Perciò ci sono gli 'accudienti', termine che per Paola Scalari è più garbato e preciso di 'badanti': "Sono persone in grado di creare una relazione di intimità con l'anziano e di occuparsi delle cose materiali e corporali: curarne l'alimentazione, portarlo dal medico, seguirlo nel prendere le medicine ...".
Ma l'accudiente non basta: «Questo non rende vitale la vita. La vitalità dipende dalle relazioni affettive, quindi familiari. La famiglia, pur non dovendo per forza svolgere un compito di accudimento, deve dedicare del tempo. Una telefonata, una visita, dei minuti trascorsi con affetto ringiovaniscono l'anziano».
Poi ci sono le reti amicali: quelle della Chiesa, per esempio, sono ottime a questo scopo. "Gli anziani non si muovono, ma se uno ha fatto parte in maniera significativa di una realtà ecclesiale, la comunità religiosa è in grado di restituire il bene che l'anziano ha dato, andando a trovarlo, con il sacerdote, i ministri dell'Eucaristia, gli amici dei gruppi ... ".
Relazioni, appunto, ma anche piccole mete da coltivare: "Aiutiamo l'anziano a fare dei progetti - suggerisce Paola Scalari - anche piccoli.

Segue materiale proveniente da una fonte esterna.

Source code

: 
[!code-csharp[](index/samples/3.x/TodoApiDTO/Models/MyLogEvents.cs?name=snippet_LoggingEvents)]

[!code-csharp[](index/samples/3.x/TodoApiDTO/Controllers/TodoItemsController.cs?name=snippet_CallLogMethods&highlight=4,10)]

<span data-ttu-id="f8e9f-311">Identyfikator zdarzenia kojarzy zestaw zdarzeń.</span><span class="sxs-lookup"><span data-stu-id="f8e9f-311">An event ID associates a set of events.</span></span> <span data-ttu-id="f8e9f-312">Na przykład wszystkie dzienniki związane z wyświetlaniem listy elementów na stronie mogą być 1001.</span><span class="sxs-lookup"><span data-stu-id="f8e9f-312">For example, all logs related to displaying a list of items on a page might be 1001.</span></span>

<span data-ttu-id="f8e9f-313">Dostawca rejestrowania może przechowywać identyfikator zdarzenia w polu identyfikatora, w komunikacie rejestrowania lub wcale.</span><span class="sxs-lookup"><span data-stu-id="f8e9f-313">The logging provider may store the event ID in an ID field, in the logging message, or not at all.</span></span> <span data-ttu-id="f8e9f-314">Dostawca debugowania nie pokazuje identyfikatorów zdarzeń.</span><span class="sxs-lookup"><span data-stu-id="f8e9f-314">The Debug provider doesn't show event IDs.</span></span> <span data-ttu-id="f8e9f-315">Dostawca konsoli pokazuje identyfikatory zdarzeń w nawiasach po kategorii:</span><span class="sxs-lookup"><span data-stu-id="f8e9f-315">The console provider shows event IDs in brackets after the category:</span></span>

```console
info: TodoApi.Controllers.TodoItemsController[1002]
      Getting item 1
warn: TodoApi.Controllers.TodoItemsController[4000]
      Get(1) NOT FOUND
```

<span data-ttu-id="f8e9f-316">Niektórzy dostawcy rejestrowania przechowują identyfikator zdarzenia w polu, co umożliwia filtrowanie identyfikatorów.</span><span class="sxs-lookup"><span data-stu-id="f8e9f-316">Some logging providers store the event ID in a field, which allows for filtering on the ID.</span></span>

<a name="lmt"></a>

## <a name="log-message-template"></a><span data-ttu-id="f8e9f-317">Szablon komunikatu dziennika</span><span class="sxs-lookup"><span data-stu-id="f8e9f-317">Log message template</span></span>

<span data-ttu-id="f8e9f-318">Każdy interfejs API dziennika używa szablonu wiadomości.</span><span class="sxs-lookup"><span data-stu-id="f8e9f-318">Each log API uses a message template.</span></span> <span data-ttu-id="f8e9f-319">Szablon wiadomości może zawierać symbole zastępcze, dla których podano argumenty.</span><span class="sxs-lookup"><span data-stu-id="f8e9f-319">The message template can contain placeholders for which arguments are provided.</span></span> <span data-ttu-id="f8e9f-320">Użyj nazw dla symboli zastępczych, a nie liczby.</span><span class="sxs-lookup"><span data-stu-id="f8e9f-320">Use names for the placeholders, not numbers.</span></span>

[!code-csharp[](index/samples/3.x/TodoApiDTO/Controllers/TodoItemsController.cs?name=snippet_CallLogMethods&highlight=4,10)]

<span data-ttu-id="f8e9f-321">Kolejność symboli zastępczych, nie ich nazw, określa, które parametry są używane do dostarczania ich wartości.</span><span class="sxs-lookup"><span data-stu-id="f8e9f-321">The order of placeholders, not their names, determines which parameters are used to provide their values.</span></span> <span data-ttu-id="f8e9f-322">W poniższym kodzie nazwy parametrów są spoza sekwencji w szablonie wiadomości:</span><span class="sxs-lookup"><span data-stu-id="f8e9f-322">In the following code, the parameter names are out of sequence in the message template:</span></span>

Non potrà farli a lunga distanza, perché si rende conto che la vita può interrompersi; ma vedere il nipote che si laurea, l'altro che torna da un soggiorno di studi, il terzo che si sposa ... fa bene. Se tu aspetti una meta, questa ti tiene in vita ed è un balsamo per la tua esistenza".

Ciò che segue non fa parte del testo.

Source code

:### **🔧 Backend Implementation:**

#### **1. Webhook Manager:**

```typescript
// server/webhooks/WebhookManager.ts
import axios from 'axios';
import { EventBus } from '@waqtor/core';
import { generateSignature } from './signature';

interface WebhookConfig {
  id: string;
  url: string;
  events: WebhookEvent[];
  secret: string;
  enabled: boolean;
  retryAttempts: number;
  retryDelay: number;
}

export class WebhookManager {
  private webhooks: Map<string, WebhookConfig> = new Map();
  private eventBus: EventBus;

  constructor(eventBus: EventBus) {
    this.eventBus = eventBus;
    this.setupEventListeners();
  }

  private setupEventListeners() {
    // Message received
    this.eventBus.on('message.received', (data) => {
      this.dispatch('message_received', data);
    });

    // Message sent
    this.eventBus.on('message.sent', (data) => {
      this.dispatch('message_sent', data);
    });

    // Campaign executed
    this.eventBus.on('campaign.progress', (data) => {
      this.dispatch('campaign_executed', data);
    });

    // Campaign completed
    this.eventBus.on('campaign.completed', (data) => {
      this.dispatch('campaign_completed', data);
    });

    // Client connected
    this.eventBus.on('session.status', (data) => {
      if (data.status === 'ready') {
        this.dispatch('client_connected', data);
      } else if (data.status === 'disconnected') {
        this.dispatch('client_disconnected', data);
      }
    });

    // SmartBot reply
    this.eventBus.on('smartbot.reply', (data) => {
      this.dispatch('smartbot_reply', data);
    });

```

Oggi potete dirlo: 'Vi voglio bene'. E poi, signori anziani, positività: "Siccome sono arrivati a una meta importante della vita, la loro saggezza è di essere appacificati dalla vita e di trasmettere attorno a loro benessere, positività e soddisfazione. Guai a lamentarsi sempre. Perché è chiaro che l'anziano ha tante mancanze: il corpo lo lascia, a volte la memoria, a volte l'autonomia ... Ma se invece di guardare alla mancanza, guarda a ciò che la vita gli ha dato, restituisce vita. Insomma, può testimoniare di aver vissuto una vita e di avercela fatta pur attraverso le traversie che una lunga esistenza porta con sé",
E infine, libertà nell'espressione degli affetti: "Dite alle persone che vi sono care 'Vi voglio bene'. Se in gioventù o un po' d'anni fa, per pudore, non l'avete fatto, fatelo adesso. Ditelo: 'Vi voglio bene, ti voglio bene ... '. Anche voi vivrete meglio i vostri anni estremi".
Giorgio Malavasi
"L'anziano è anziano, ma non è mica stupido: sente se quelle mani che lo toccano e che lo sorreggono sono affettuose o infastidite": la psicologa Paola Scalari spiega anche così qual è la controprova di un aiuto dato volentieri e proficuamente, oppure no, ai nostri grandi vecchi. "I giovani devono valutare qual è la loro disponibilità, che cosa sentono di voler regalare, donare gratuitamente alla vecchia generazione. La generazione giovane faccia tanto in quanto è in grado di fare con gioia, leggerezza e amorevolezza. Il sacrificio per chi si ama lo si fa volentieri e non pesa se lo si fa con cuore generoso, perché si è contenti di veder contento l'altro. Ma nel momento in cui l'aiuto produce insoddisfazione, risentimento e rabbia, si metta uno stop e si rivaluti cosa fare".